> **Problem 1**
Copy the kv_scale patch word for word, beginning at "From 2cd265ffbcf73cfcca4c11b42673d93c5d508476 Mon" and running through "insertions(+), 12 deletions(-)".
> **Problem 2**
Write what comes next in the kv_scale patch, picking up after its last line.
*** Opening Text segment ***
From 2cd265ffbcf73cfcca4c11b42673d93c5d508476 Mon Sep 17 00:00:00 2001
From: Michael Goin <michael@neuralmagic.com>
Date: Tue, 23 Jul 2024 12:26:47 -0400
Subject: [PATCH] Separate `kv_scale` into `k_scale` and `v_scale` (#25)

* Separate kv_scale into key_scale and value_scale

* New format and pass test
---
 auto_fp8/quantize.py   |  9 ++++-----
 tests/test_auto_fp8.py | 21 ++++++++++++++-------
 2 files changed, 18 insertions(+), 12 deletions(-)

diff --git a/auto_fp8/quantize.py b/auto_fp8/quantize.py
index 38a4de6..d327d3a 100644
--- a/auto_fp8/quantize.py
+++ b/auto_fp8/quantize.py
@@ -298,9 +298,8 @@ def quantize_activations(
     cleanup_memory()
 
     # Post-process step for kv cache scales to take the k/v module
-    # `output_scale` parameters, take the max of them, and store them in
-    # the parent attention module as `kv_scale`
-    # NOTE: if we want to switch to the `output_scale` representation, we can simply remove this block
+    # `output_scale` parameters, and store them in the parent attention
+    # module as `k_scale` and `v_scale`
     if hasattr(quantize_config, "kv_cache_quant_layers"):
         # Assumes that list is ordered such that [layer0.k_proj, layer0.v_proj, layer1.k_proj, layer1.v_proj, ...]
         # so we make a list of tuples [(layer0.k_proj, layer0.v_proj), (layer1.k_proj, layer1.v_proj), ...]
@@ -313,8 +312,8 @@ def quantize_activations(
             k_proj = dict(model.named_modules())[k_proj_name]
             v_proj = dict(model.named_modules())[v_proj_name]
 
-            kv_scale = max(k_proj.output_scale, v_proj.output_scale)
*** Closing Text segment ***
*** Opening Given information ***
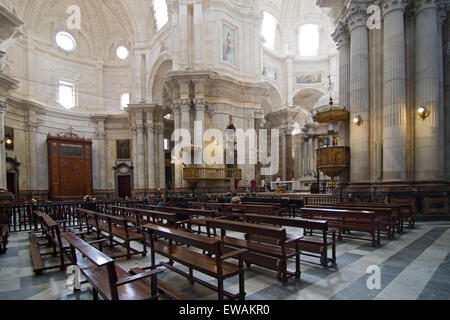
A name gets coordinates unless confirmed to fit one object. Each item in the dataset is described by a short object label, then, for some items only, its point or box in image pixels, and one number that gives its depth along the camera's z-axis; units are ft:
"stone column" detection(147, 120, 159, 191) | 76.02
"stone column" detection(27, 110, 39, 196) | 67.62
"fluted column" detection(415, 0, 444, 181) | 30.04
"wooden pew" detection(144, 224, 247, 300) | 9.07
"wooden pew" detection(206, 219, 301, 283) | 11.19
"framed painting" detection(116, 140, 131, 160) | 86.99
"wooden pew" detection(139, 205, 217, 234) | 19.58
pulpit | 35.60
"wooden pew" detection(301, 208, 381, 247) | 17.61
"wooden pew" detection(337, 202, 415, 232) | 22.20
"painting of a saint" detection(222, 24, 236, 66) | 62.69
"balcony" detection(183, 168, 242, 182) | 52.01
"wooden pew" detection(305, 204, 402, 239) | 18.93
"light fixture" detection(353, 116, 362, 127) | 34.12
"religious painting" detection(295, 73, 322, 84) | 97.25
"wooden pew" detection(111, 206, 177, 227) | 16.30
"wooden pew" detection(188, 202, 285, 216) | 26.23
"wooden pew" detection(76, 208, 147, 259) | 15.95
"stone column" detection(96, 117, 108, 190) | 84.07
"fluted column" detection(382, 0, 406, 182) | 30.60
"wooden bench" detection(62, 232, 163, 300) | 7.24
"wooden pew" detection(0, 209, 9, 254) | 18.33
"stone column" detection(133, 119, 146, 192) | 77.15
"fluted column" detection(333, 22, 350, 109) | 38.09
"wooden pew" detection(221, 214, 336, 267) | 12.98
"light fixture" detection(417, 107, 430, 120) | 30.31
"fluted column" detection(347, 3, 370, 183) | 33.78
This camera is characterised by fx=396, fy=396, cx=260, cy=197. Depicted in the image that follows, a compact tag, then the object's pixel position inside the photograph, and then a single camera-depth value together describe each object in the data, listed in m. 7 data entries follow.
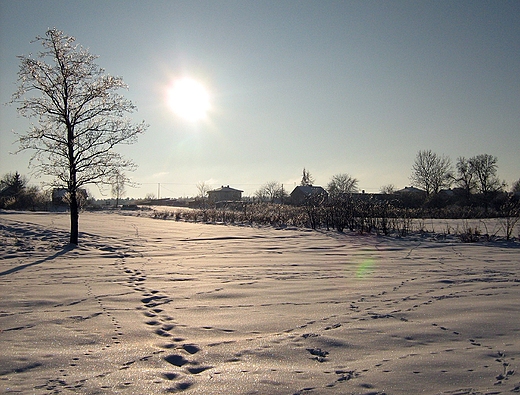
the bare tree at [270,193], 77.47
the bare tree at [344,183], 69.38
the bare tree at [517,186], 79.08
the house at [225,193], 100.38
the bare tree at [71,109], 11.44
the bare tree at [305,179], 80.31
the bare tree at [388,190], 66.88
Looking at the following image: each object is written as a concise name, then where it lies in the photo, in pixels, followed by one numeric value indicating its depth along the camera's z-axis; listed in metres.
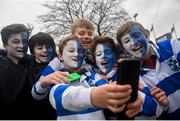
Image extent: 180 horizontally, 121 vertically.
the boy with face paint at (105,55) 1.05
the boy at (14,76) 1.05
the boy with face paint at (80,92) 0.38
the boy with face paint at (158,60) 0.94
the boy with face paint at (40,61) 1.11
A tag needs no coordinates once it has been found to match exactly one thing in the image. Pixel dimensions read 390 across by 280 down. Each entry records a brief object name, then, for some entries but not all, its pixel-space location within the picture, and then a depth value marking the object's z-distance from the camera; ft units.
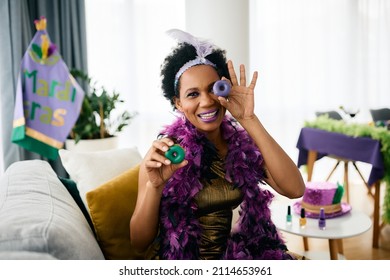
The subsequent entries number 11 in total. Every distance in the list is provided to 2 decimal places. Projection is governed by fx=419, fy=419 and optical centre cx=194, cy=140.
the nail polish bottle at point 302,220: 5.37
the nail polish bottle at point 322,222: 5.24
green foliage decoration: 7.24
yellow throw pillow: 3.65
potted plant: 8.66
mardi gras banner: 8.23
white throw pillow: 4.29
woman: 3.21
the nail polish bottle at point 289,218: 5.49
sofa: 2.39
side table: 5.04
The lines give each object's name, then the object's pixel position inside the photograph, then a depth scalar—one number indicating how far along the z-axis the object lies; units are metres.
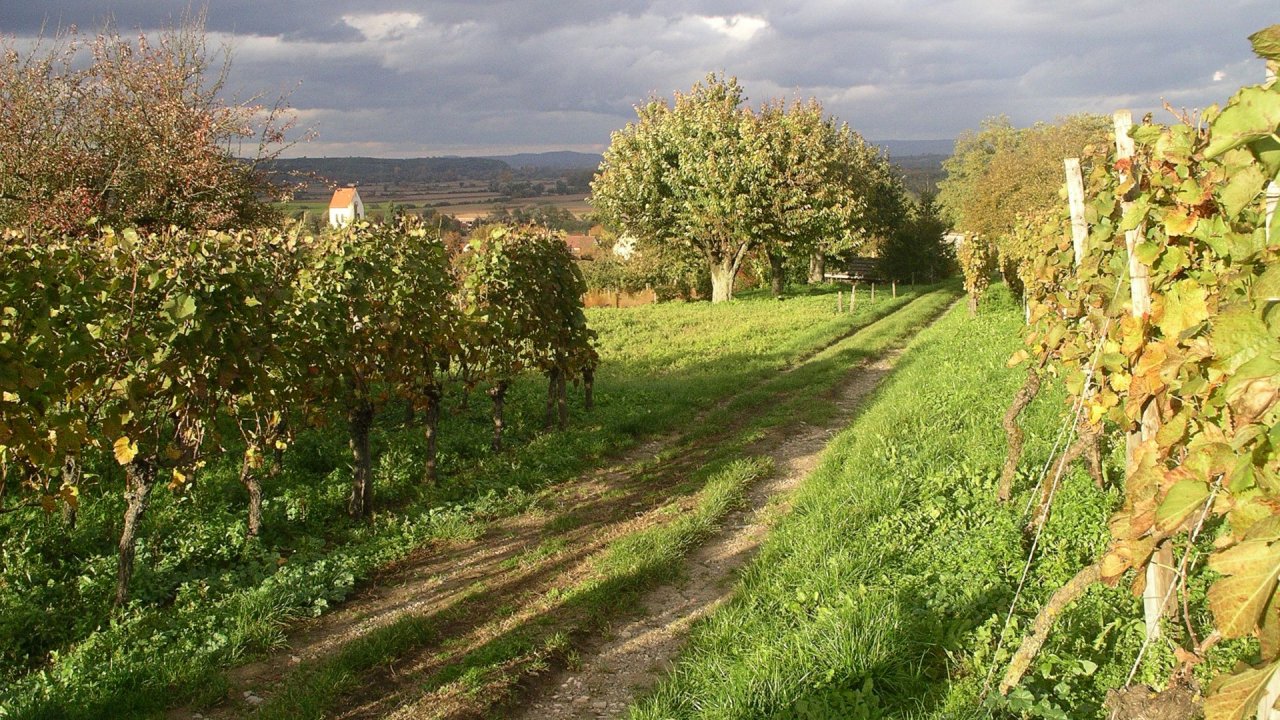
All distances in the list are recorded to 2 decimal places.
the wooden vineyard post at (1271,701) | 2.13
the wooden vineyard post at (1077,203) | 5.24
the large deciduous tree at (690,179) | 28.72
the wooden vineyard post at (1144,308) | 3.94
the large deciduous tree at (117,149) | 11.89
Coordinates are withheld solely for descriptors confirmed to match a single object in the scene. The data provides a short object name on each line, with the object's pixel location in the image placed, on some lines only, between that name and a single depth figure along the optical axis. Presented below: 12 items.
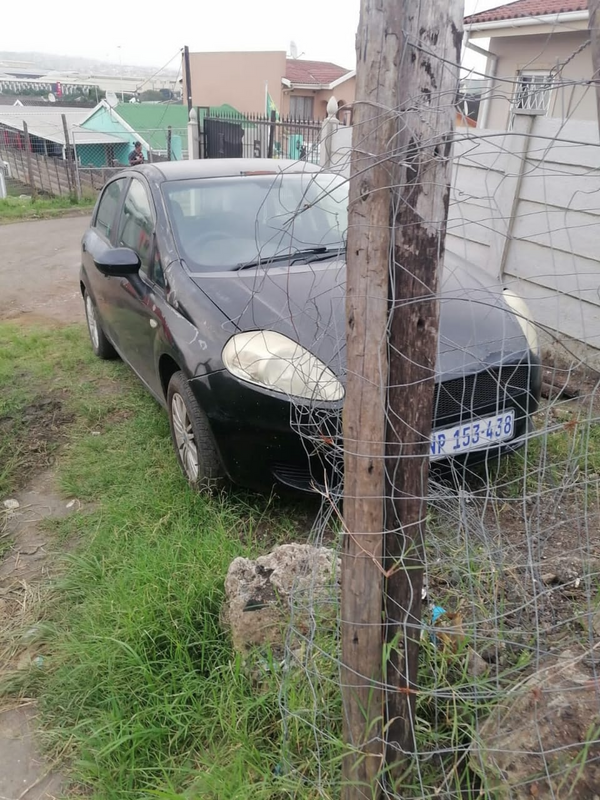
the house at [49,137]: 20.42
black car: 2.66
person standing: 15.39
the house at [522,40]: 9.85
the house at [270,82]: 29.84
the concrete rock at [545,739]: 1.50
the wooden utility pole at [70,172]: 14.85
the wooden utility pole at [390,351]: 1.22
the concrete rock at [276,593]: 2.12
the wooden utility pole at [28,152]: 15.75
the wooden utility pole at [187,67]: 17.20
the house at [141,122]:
*** Closing Given information ***
> **Response area 1**
From 2cd265ffbcf73cfcca4c11b42673d93c5d508476 Mon Sep 17 00:00:00 2001
From: Michael Goin <michael@neuralmagic.com>
Date: Tue, 23 Jul 2024 12:26:47 -0400
Subject: [PATCH] Separate `kv_scale` into `k_scale` and `v_scale` (#25)

* Separate kv_scale into key_scale and value_scale

* New format and pass test
---
 auto_fp8/quantize.py   |  9 ++++-----
 tests/test_auto_fp8.py | 21 ++++++++++++++-------
 2 files changed, 18 insertions(+), 12 deletions(-)

> **Response area 2**
-            parent_module.kv_scale = torch.nn.Parameter(kv_scale, requires_grad=False)
+            parent_module.k_scale = torch.nn.Parameter(k_proj.output_scale, requires_grad=False)
+            parent_module.v_scale = torch.nn.Parameter(v_proj.output_scale, requires_grad=False)
 
             # Remove output_scale from k_proj and v_proj
             k_proj.output_scale = None
diff --git a/tests/test_auto_fp8.py b/tests/test_auto_fp8.py
index 6045d84..7d79ff1 100644
--- a/tests/test_auto_fp8.py
+++ b/tests/test_auto_fp8.py
@@ -80,14 +80,21 @@ def test_kv_cache_static_quantization(model_id, target_size):
     model.save_quantized(quantized_model_dir)
 
     tensors = safetensors.torch.load_file(f"{quantized_model_dir}/model.safetensors")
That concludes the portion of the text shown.